Argentine drum-whacking about Las Malvinas is often dismissed as a “distraction” created by whatever party is in charge there. Certainly there are younger people and leftists in Argentina who, despite years of brainwashing, manage to regard the islands with the same friendly calm with which a Canadian contemplates St. Pierre and Miquelon. (SPM’s history is very much like that of the Falklands in the cultural details, and they are a hell of a lot closer to Canadian soil. Like Argentina, Canada’s a colonial successor state; like Britain, France is a former Great Power. This situation doesn’t seem to infuriate anyone here, with the possible exception of a few Newfoundland fishermen.) But the tinkering with high-level soccer is a troubling sign. It suggests that the appetite for Malvinas nonsense in Argentina still cuts across classes and regions and parties; how would it be possible otherwise?

There probably won’t be war. (Fingers crossed.) To return to game theory, one acknowledged mistake the British made in 1982 was failing to signal their determination to protect the Falklands. The Argentine dictatorship did not expect a fight. Britain’s showing its teeth now by emphasizing its moral high ground, refusing to negotiate sovereignty, sending royal visitors to the islands, and in general making as impressive a show of force as possible. Unfortunately, that has led the usual suspects—naïve internationalist “observers”, of the same political stripe as those who spread ridiculous lies about UK atrocities in ’82—to declaim how unfortunate it is that there is so much belligerence on “both” sides. (Notice how little room there is in such a “two-sided” schema for the people of the islands.) On Monday Kirchner trotted out actor Sean Penn to denounce the British “colonialist ideology” that, er, keeps Argentina from taking over an island full of people who don’t want to belong to Argentina.

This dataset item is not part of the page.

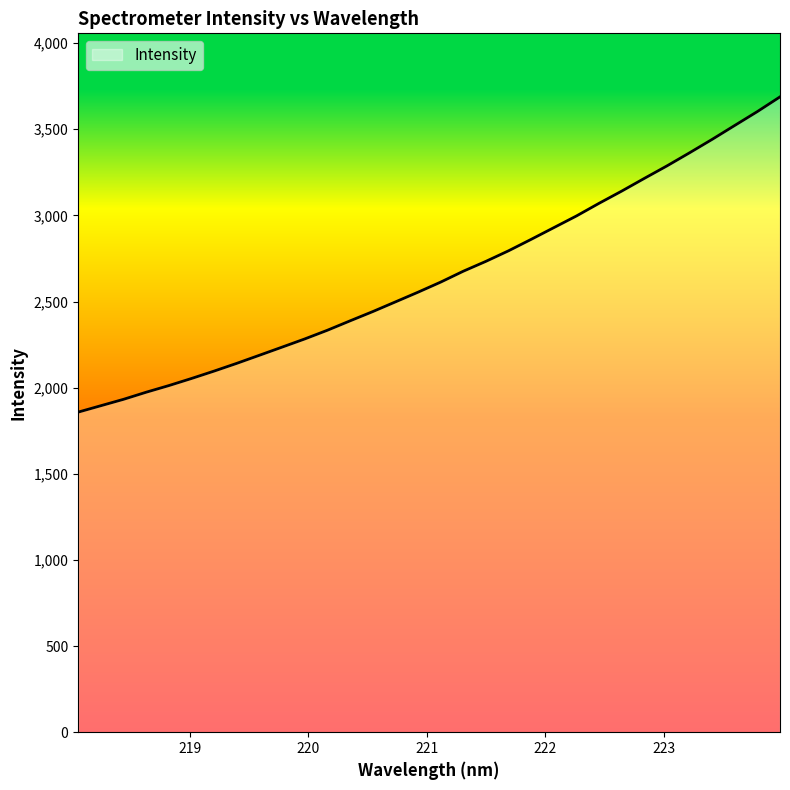

What is the difference between the maximum and minimum values?

1830.0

Penn has the right to an opinion, and, happily, the rest of us have the right to call him a morally lobotomized, infallibly irresponsible egomaniac. It’s quite fascinating to watch Penn roam the globe sucking up to dictators and personality cultists; 30 years ago he would have had the potential “excuse” of a higher loyalty to communism for speaking cretinous balderdash, but we learn from watching him now that some people are just loyal to brutality and stupidity, period. In the case of the Falklands, the narrative of British “colonialism” depends on a view of the islanders (when they are considered at all) as an “implanted” rabble, agents of imperialism who deserve to be swept into the sea for having had the wrong birthplace.

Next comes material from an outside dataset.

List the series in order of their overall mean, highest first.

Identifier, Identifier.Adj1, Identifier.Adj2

The islanders naturally have a different perception of themselves, one that is surprisingly complicated and that is rarely represented even in congenial Anglosphere media. They don’t really want to be considered anyone’s colony, and it is increasingly unreasonable to describe them as one. The Falklands had no indigenous population when Britain and Spain were squabbling over them in the early 19th century, but they arguably have one now—a multiracial people, if not quite a “nation”, that considers itself distinct from Britain, that prizes its political autonomy, and that in many cases has roots in the Falklands going back seven, eight, nine generations. Maybe the Falkland Islanders should be allowed to invade Argentina and ethnically cleanse its “implanted” Latin population?